Malgré leur prix abordable (de 4 à 7 euros), les livres aux couleurs chatoyantes continuent de tapisser inlassablement le mur de la librairie Jubeh. « Tout ça, c’est un rayon consacré à la nouvelle génération d’écrivains palestiniens », indique Taisir. La série d’auteurs raconte le conflit, la terre et l’exil au travers de romans novateurs. « Mais ces auteurs ont émergé en pleine crise du livre », souffle le quadragénaire qui, lui, continue de lire des ouvrages imprimés et garde sur sa table de chevet Le temps des chevaux blancs d’Ibrahim Nasrallah (dans la sélection du prix de la fiction arabe en 2009). Le poète palestinien, issu d’une famille réfugiée en Jordanie, relate, dans cette saga familiale, l’histoire d’un village imaginaire dans les environs de Jérusalem au XIXe siècle et au début du XXe siècle, avant, donc, la naissance du conflit israélo-palestinien qui nourrit aujourd’hui la littérature palestinienne contemporaine.

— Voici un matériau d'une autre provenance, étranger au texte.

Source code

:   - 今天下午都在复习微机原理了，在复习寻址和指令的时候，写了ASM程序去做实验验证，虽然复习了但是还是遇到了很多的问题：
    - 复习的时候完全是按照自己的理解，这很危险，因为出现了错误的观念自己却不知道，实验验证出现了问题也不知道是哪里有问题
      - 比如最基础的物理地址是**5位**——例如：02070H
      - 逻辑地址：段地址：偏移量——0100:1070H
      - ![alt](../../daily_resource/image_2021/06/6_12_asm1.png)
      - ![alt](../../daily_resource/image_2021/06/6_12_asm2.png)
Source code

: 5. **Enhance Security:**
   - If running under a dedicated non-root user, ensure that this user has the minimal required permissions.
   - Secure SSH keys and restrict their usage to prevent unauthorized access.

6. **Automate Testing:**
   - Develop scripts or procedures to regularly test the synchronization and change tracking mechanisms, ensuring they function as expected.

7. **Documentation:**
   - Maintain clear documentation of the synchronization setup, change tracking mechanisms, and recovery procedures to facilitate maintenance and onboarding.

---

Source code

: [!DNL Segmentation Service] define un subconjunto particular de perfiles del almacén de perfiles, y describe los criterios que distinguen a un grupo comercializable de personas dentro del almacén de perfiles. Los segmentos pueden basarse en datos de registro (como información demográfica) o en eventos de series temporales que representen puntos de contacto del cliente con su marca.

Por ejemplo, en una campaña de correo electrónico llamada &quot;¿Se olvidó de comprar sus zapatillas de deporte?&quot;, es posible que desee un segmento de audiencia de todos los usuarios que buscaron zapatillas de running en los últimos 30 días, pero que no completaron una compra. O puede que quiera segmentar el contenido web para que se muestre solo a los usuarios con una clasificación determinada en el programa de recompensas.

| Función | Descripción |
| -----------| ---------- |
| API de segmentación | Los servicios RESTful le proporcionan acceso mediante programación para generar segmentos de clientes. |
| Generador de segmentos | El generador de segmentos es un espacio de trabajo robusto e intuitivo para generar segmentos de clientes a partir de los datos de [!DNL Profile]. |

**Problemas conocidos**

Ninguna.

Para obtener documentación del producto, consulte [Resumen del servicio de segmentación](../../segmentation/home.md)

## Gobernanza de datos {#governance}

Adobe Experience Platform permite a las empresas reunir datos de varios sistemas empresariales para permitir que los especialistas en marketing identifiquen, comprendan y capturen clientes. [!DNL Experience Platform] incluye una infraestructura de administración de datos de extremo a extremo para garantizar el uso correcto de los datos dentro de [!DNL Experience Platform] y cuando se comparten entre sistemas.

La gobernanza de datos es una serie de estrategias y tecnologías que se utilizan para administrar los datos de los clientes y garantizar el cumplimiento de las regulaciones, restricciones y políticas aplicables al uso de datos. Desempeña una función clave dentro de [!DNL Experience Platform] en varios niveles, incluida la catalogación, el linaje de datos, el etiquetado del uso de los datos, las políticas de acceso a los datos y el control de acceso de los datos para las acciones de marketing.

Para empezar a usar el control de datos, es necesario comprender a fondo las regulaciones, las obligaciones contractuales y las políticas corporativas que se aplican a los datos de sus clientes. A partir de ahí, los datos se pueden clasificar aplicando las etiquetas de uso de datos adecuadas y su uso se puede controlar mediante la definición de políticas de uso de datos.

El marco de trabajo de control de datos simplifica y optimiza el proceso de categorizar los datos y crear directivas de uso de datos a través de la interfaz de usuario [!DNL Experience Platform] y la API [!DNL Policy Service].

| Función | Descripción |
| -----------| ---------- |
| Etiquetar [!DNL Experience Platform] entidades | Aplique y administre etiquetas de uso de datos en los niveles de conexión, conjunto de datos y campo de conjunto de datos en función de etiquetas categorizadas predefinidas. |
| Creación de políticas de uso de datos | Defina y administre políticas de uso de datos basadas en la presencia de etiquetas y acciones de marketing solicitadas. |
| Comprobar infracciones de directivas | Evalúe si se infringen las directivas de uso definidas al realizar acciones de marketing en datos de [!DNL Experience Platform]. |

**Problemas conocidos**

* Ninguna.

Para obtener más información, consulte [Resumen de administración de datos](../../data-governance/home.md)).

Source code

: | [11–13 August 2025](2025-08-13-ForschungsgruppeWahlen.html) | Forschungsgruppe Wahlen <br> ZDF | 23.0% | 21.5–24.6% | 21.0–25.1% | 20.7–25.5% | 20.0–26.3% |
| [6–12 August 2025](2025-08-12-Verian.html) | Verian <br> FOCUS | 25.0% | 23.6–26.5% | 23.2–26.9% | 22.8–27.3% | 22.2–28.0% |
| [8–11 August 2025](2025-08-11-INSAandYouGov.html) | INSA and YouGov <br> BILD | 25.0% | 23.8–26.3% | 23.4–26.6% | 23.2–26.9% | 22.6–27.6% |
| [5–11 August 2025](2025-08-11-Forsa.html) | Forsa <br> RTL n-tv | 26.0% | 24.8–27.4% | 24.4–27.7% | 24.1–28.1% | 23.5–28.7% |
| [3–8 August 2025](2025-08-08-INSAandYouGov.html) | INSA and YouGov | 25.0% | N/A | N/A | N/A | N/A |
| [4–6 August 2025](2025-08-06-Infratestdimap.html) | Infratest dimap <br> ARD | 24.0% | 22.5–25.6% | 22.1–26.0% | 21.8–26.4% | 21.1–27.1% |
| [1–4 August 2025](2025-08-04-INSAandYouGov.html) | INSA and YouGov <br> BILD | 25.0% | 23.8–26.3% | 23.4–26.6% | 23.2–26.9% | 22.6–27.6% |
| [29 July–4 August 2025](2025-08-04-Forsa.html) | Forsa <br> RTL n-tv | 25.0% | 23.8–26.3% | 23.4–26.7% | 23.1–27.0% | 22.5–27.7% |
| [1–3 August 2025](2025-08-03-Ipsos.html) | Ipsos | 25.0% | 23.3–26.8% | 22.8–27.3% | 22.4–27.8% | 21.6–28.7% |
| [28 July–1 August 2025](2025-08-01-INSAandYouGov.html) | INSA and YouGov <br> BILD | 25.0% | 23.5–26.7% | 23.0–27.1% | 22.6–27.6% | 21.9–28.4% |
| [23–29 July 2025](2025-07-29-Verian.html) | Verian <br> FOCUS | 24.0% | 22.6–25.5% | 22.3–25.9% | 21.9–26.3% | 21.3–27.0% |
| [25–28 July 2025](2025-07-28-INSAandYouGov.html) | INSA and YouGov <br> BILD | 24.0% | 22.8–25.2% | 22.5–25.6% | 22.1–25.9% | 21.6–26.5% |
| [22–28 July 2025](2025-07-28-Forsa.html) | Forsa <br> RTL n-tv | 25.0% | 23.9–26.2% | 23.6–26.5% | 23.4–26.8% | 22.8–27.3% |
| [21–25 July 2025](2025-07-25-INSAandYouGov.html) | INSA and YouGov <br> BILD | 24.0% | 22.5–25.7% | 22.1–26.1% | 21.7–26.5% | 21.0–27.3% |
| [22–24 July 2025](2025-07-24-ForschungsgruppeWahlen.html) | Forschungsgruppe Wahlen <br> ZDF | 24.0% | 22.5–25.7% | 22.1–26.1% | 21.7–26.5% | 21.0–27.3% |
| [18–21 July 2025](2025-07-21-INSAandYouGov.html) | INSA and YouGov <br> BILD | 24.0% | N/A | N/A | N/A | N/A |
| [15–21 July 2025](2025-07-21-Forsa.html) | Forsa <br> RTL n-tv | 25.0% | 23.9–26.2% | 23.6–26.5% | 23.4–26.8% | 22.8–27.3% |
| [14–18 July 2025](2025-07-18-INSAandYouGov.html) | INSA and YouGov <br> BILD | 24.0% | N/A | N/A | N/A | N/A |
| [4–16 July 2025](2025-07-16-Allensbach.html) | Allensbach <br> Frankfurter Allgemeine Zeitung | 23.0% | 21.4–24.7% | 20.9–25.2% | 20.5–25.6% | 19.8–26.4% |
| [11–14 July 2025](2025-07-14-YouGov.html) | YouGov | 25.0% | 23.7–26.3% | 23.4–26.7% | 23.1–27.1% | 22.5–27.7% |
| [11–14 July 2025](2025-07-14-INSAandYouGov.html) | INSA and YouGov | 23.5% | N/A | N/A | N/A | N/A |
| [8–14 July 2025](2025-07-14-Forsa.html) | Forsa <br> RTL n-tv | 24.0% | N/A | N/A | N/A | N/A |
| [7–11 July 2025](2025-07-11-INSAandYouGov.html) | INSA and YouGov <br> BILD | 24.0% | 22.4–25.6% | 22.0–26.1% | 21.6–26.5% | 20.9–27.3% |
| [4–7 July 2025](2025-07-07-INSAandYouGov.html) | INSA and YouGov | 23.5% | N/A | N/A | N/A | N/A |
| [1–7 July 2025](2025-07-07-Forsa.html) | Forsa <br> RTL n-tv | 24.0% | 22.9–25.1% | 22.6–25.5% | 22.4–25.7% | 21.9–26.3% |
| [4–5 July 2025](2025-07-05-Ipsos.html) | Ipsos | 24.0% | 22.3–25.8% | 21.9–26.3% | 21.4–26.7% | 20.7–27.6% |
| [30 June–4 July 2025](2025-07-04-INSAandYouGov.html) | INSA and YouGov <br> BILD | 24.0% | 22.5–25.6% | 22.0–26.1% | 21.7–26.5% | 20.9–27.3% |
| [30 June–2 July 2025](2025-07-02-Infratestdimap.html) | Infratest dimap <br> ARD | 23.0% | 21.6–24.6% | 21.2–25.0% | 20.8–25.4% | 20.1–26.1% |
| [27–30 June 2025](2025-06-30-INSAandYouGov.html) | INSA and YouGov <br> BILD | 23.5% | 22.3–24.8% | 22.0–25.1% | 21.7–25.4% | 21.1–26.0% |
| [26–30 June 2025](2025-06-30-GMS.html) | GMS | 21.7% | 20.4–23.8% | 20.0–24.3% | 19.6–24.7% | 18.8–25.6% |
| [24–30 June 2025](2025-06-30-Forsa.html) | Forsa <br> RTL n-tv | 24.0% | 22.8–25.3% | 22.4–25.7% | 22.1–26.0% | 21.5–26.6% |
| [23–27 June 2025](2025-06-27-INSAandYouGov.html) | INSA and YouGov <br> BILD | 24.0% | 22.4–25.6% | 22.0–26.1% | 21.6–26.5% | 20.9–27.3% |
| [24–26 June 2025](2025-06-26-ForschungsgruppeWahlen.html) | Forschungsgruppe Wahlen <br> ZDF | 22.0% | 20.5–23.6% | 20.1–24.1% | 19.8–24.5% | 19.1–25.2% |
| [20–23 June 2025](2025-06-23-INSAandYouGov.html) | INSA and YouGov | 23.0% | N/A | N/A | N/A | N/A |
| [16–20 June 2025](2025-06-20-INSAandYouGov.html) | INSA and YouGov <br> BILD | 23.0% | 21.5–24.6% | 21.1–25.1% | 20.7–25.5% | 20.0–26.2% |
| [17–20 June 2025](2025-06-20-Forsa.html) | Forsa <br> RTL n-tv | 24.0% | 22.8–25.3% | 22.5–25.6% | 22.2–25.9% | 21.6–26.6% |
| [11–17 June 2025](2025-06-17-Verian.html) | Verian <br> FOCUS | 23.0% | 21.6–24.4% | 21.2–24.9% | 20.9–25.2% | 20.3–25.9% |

Cette littérature est imprimée, en général, en Jordanie. « C’est moins cher de l’autre côté du Jourdain, c’est pour ça que c’est impossible de connaître le nombre de tirages », selon Taisir Jubeh. Mais pour les importer en Territoire palestinien, il faut passer par le pont Allenby, le poste-frontière avec la Jordanie qui est contrôlé par l’armée israélienne. « Parfois les caisses de livres sont confisquées par l’armée, alors des gens n’amènent ici qu’une copie pour les imprimer ensuite sur place. Nous essayons toujours d’être plus intelligents qu’eux car nous vivons toujours sous occupation », conclut-il. Cette vente de livres sous le manteau n’arrange pas les affaires de la famille Jubeh mais Taisir l’assure : « Tout le monde nous conseille de nous reconvertir mais, même si nous ne vendons plus un seul livre, nous resterons ouverts ».